• Text provided

::::::::

Referring now to FIG. 3, there is shown a detailed block diagram representation of the preferred memory arbiter according to the present invention. In one embodiment, the memory arbiter 300 comprises an arbitration logic 302, a buffer manager 304, a memory control 306 and a wait generator 308. The arbitration scheme which is configured by the processor over the system bus can be of either fixed priority or rotating priority. The arbitration logic 302 arbitrates among a number of active requests coming in and selects which agent to be serviced. The buffer manager 304 temperatorily holds the data when it is not ready to be serviced. The memory control 306 controls the data flows between the agents. The wait generator 308 generates a WAIT signal to the processor 202 when the memory is not ready to service the processor as mentioned before.
Referring now to FIG. 4, there is illustrated a timing diagram showing two memory read requests issued consecutively by the processor according to a preferred embodiment of the present invention. In the example, the M_CLK is the clock to the memory arbiter 206 and memory 204, CLK is the clock to the processor 202. The processor which issues a memory read request in cycle I is waited by the memory arbiter 206 during cycles 2-5. The memory arbiter 206 asserts a WAIT signal which disables the CLK clock out from the clock controller 208. When the memory arbiter decides to service the processor's memory read request, it de-asserts the WAIT signal and drives the read data to the processor 202 in cycle 6 which captures the data on the clock edge. The example also shows a second memory read request from the processor 202. This second request is stalled behind the first memory read request until it is serviced in cycle 6 and the associated read is driven back to the processor in cycle 7. The waited read request from cycle I is buffered internally in the memory arbiter peripheral until it is serviced, as it is taken off the processor's memory request bus in the next cycle.
Referring now to FIG. 5, there is illustrated a timing diagram showing two memory write requests issued consecutively by the DSP processor according to a preferred embodiment of the present invention. In the example, the processor which issues a memory write request in cycle 1 is waited by the memory arbiter 206 during cycles 2-5, and the second write request is performed in cycle 6 without being waited by the memory arbiter 206. Similarly, the first memory write request and the associated write data has to be buffered internally in the memory arbiter until it is serviced, as it taken off the processor's memory request bus in the next cycle.
Referring now to FIG. 6, there is illustrated a schematic diagram of a simple processor system according to another preferred embodiment of the present invention. The processor system includes a processor 602, a memory 604, a memory arbiter 606 and a clock control unit 608. The processor 602 can access the memory 604 through the memory arbiter 606 as shown in the Figure. This embodiment not only utilizes clock controlled wait states inserted by the memory arbiter as described before but system peripherals connected to the processor's Memory Request bus can also insert wait states by driving their own wait signal, respectively. All wait signals can be Ored together in the clock controller to provide a global P_WAIT signal which is then driven to all peripherals and the memory arbiter. Internally in the clock controller the P_WAIT signal is used to control the on/off state of the clock to the processor. Externally, it is used to invalidate all processor's accesses over the Memory Request Bus while the P_WAIT signal is active.

::::::::

• Collected material
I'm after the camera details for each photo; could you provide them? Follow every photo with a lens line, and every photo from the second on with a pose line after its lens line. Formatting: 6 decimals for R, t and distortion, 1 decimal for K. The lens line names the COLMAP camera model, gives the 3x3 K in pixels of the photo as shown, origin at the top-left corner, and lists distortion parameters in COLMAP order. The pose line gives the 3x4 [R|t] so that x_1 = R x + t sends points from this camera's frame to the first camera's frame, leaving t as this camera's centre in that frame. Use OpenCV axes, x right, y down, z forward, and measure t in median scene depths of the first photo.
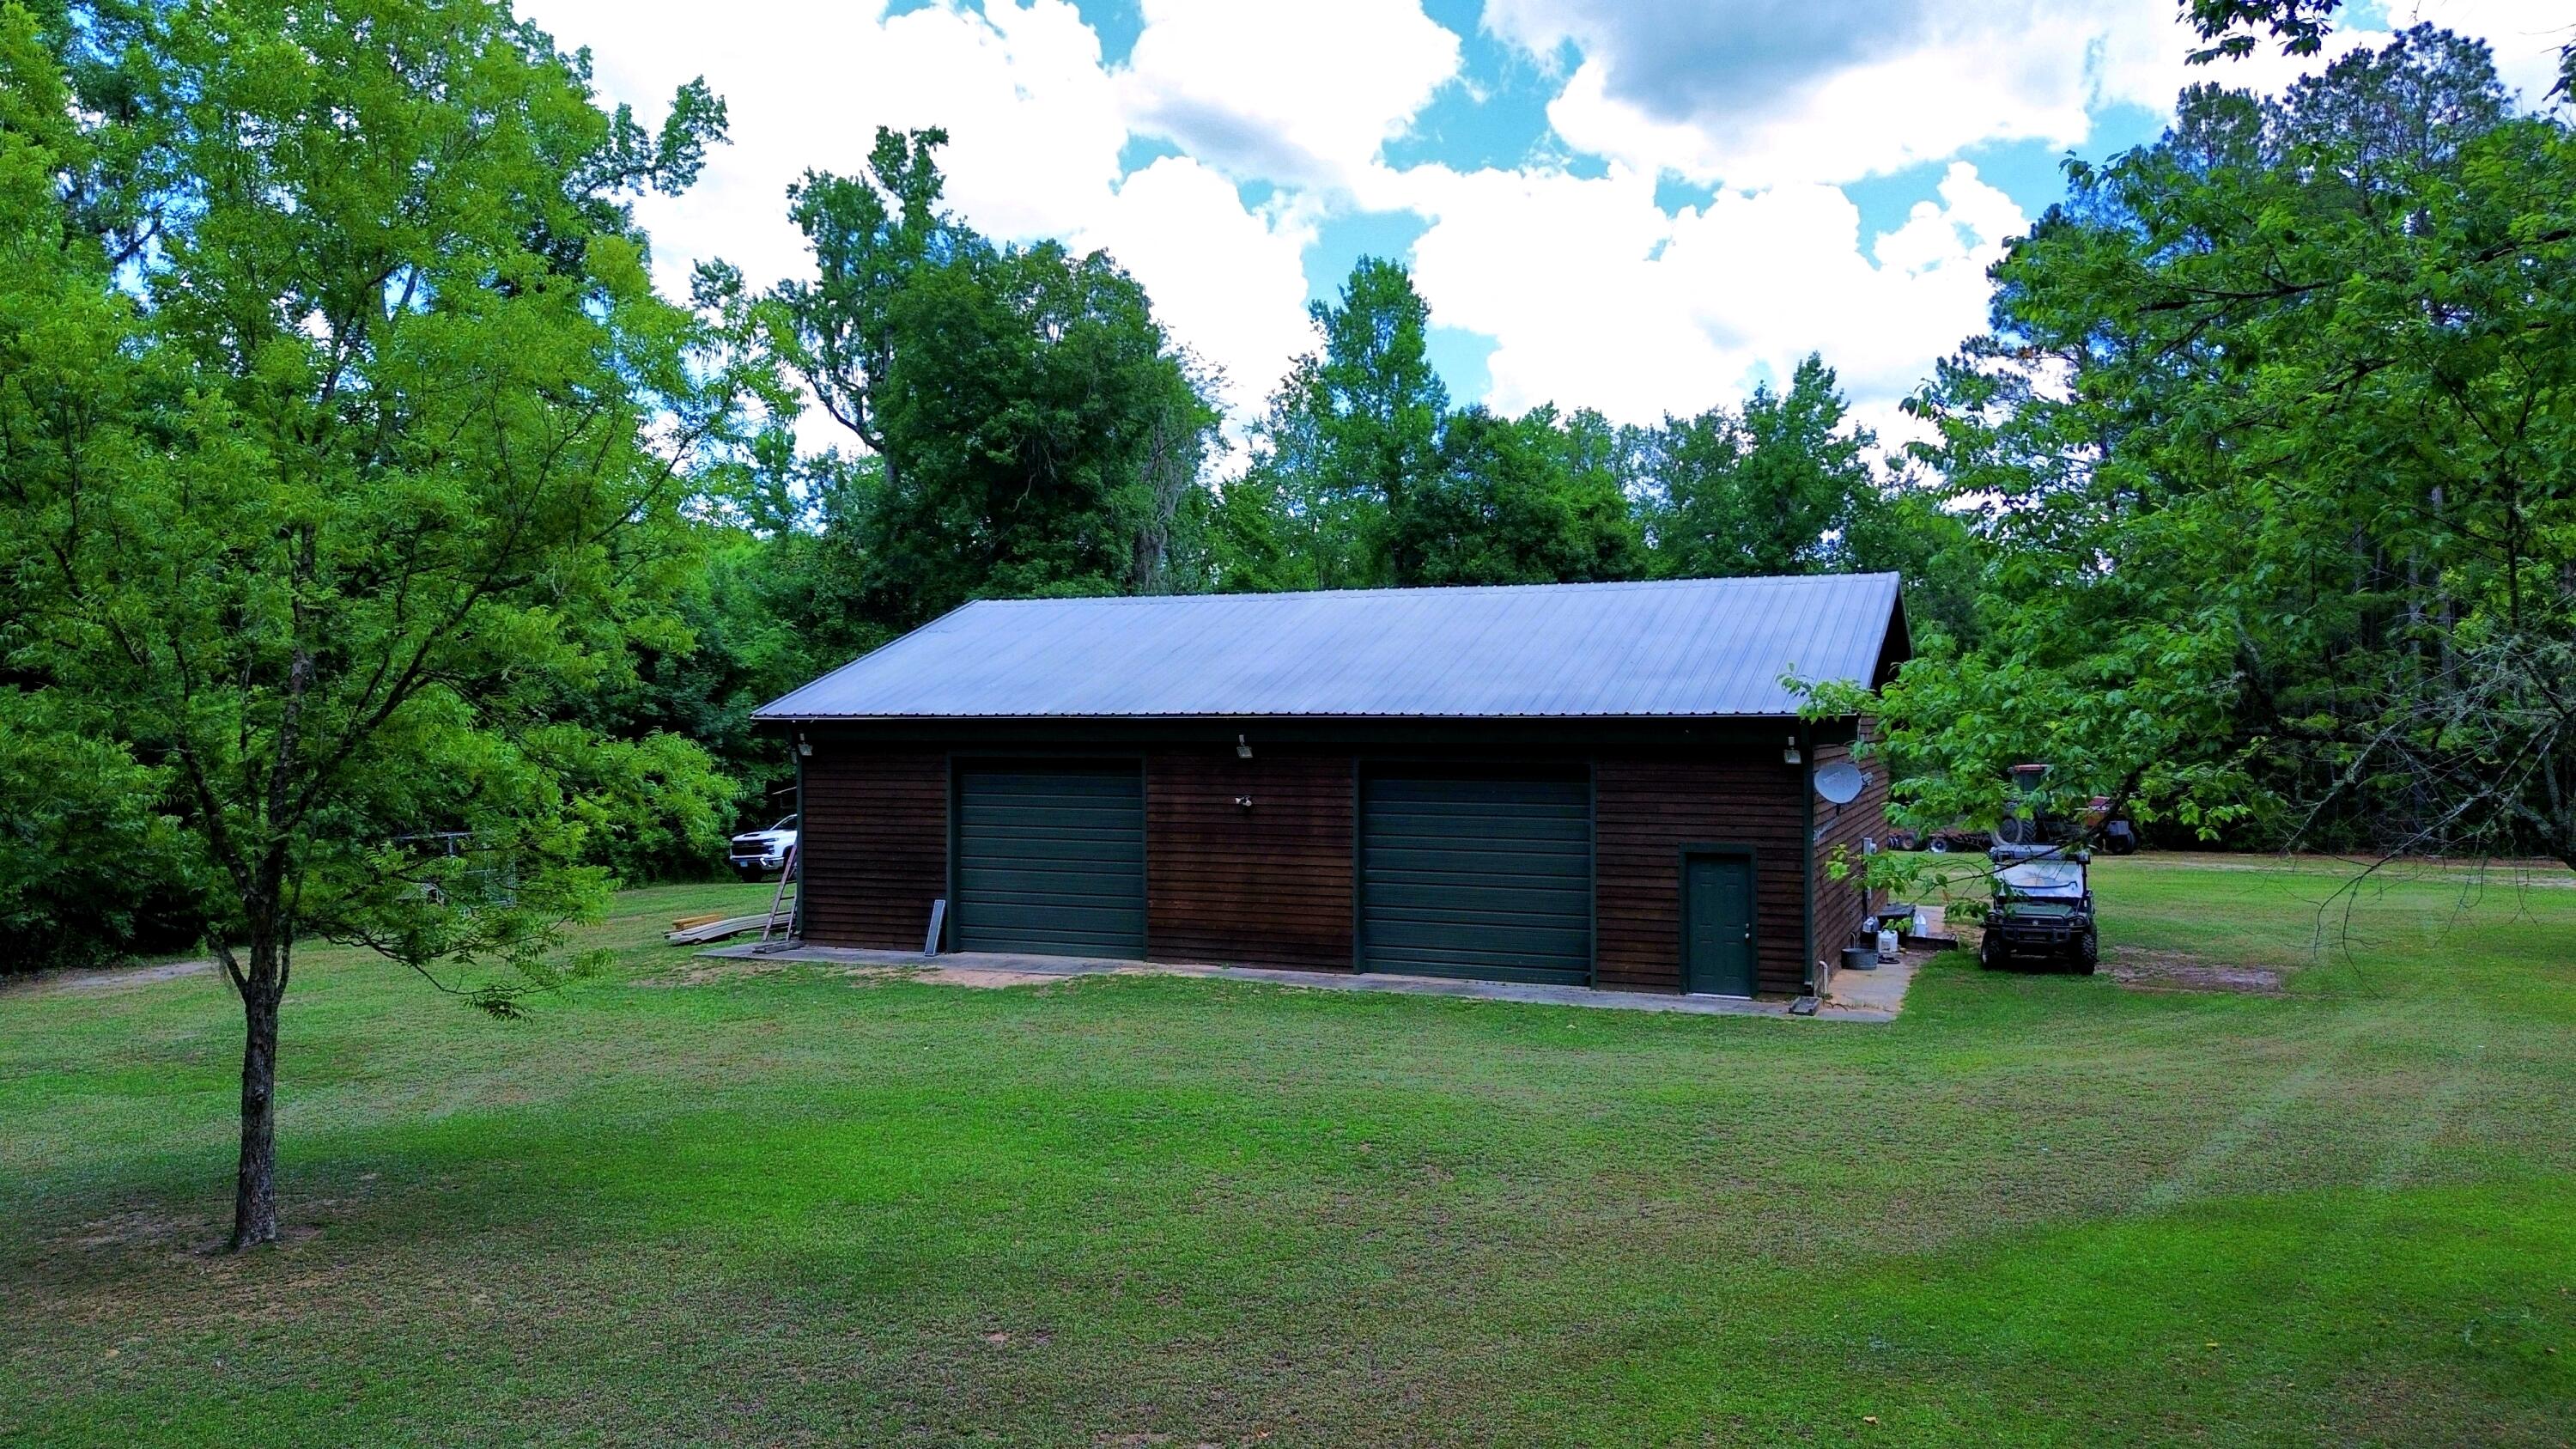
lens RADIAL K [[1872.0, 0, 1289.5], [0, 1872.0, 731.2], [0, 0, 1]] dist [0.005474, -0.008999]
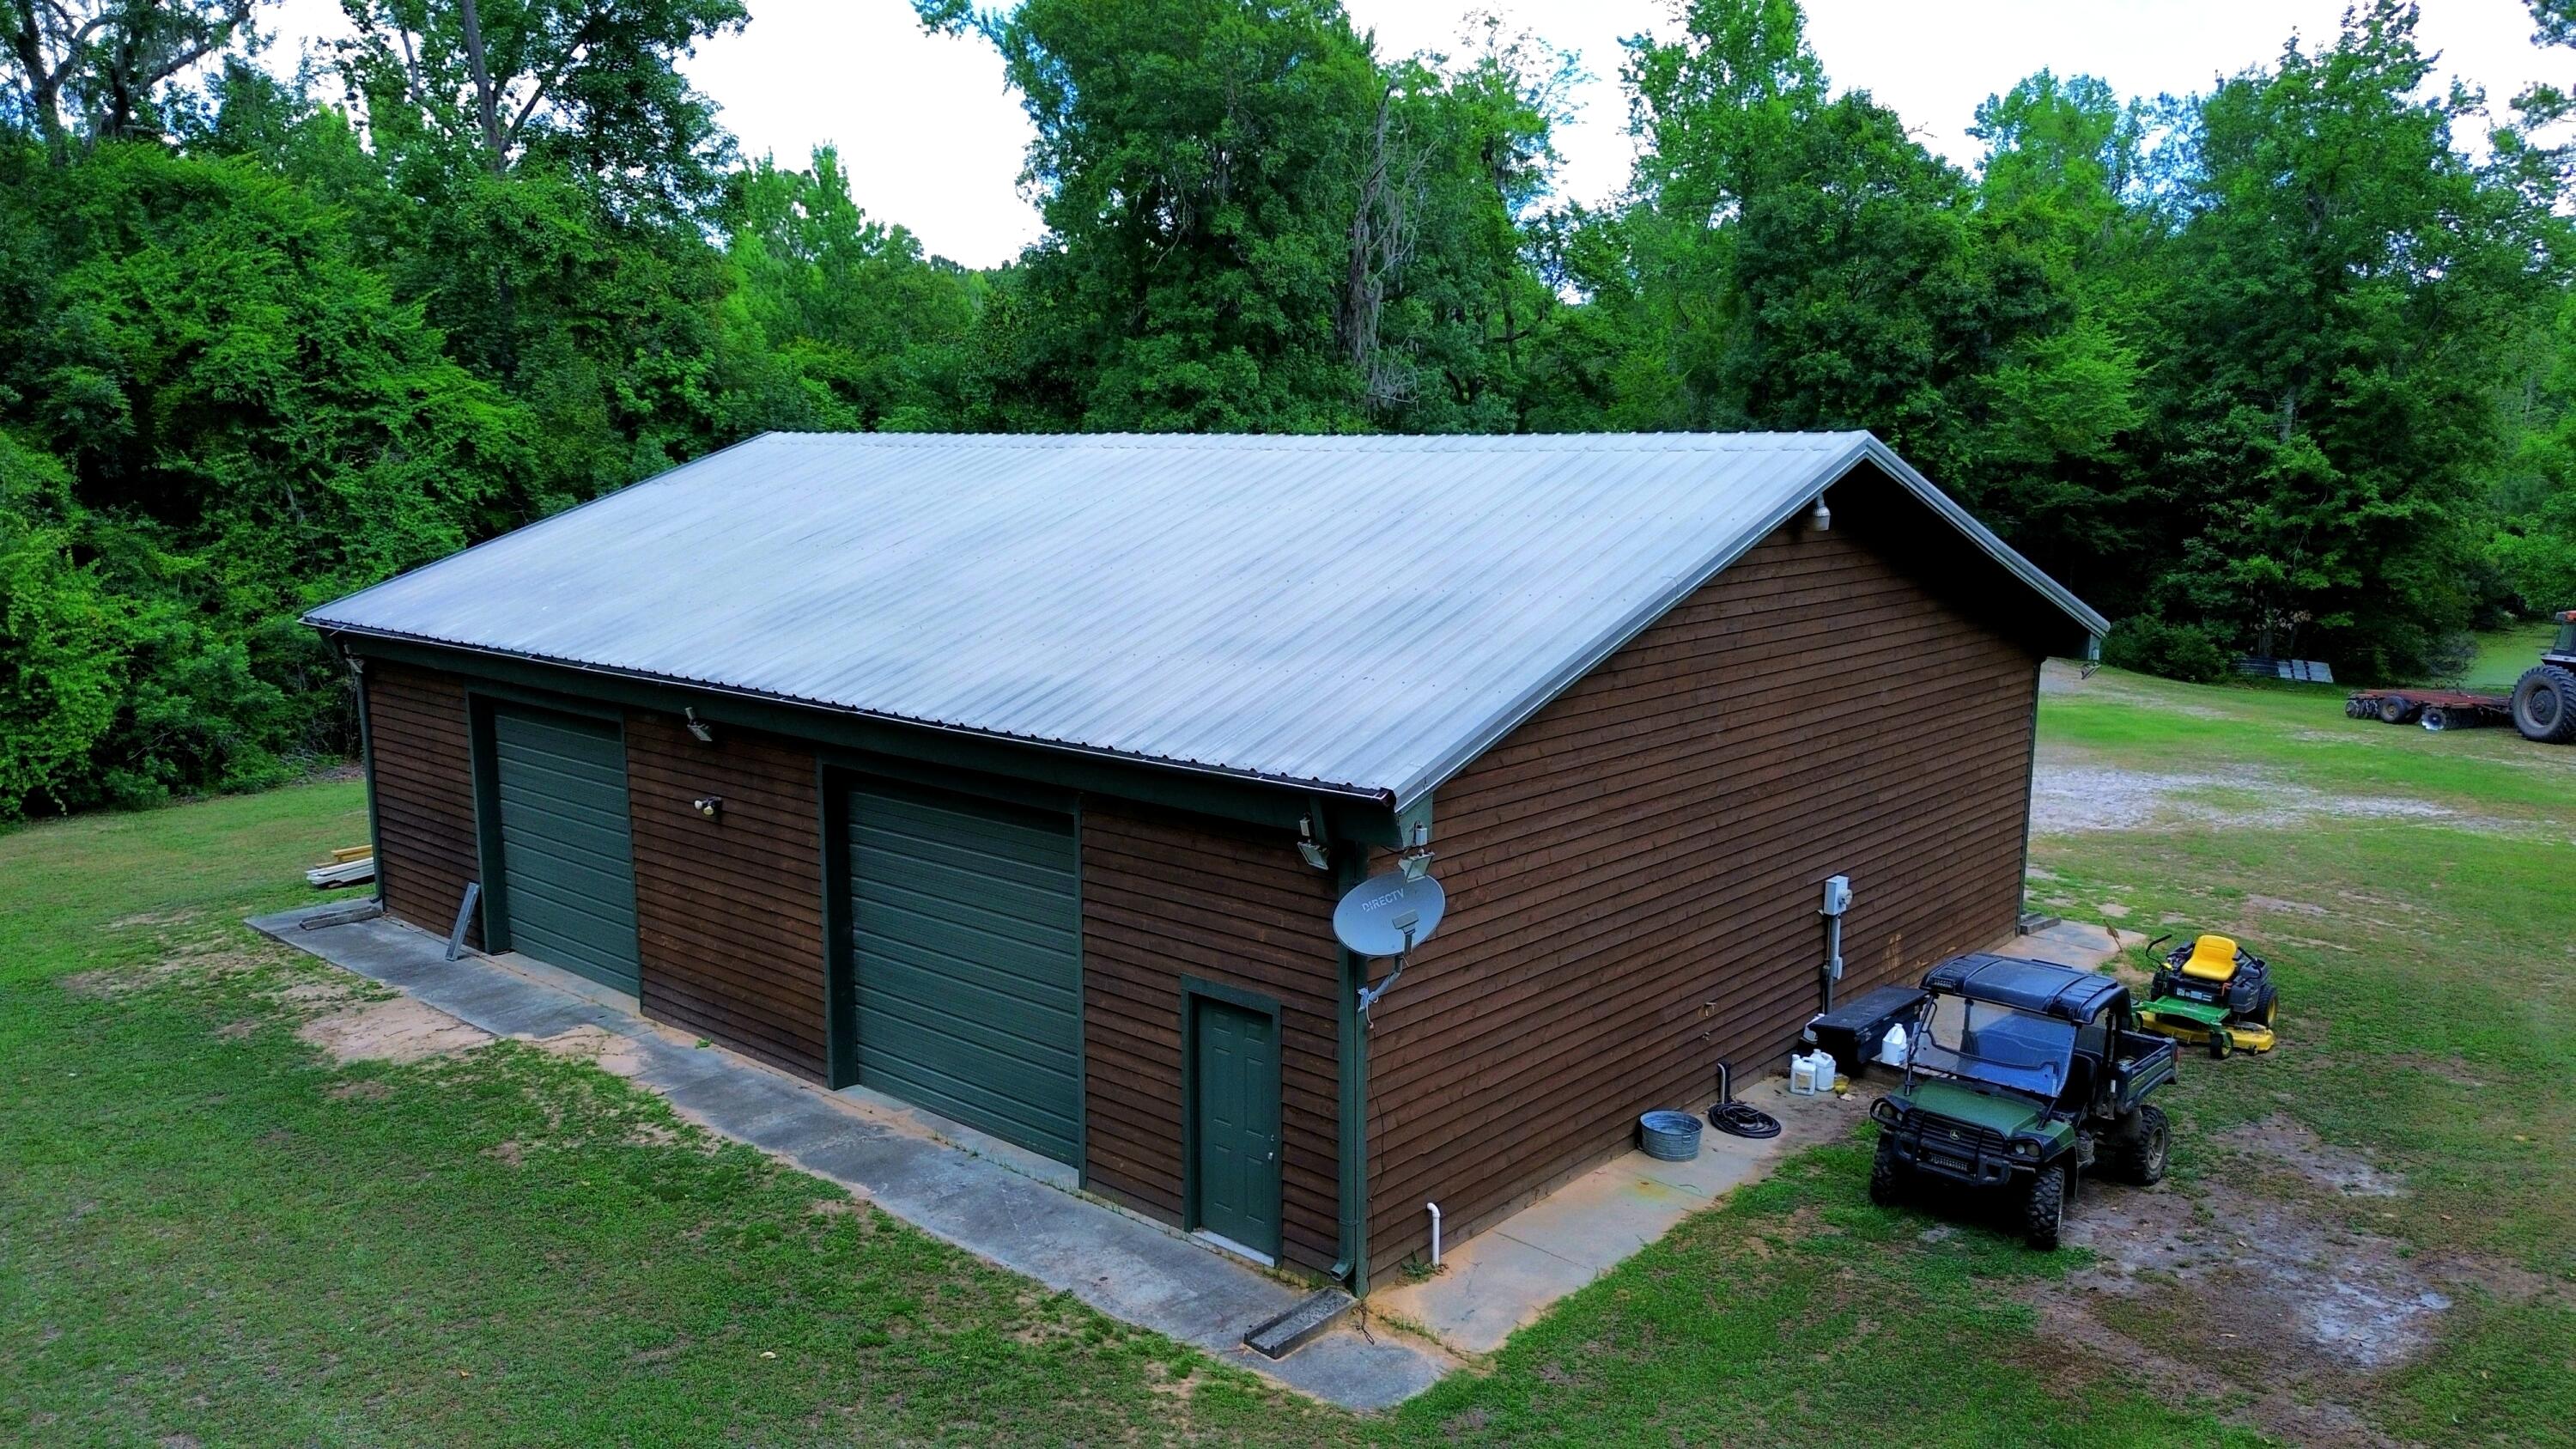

::::::::

• Task description
Please name the four parts that make up memory arbiter 300 in the memory arbiter text.

• Response box
An arbitration logic 302, a buffer manager 304, a memory control 306 and a wait generator 308.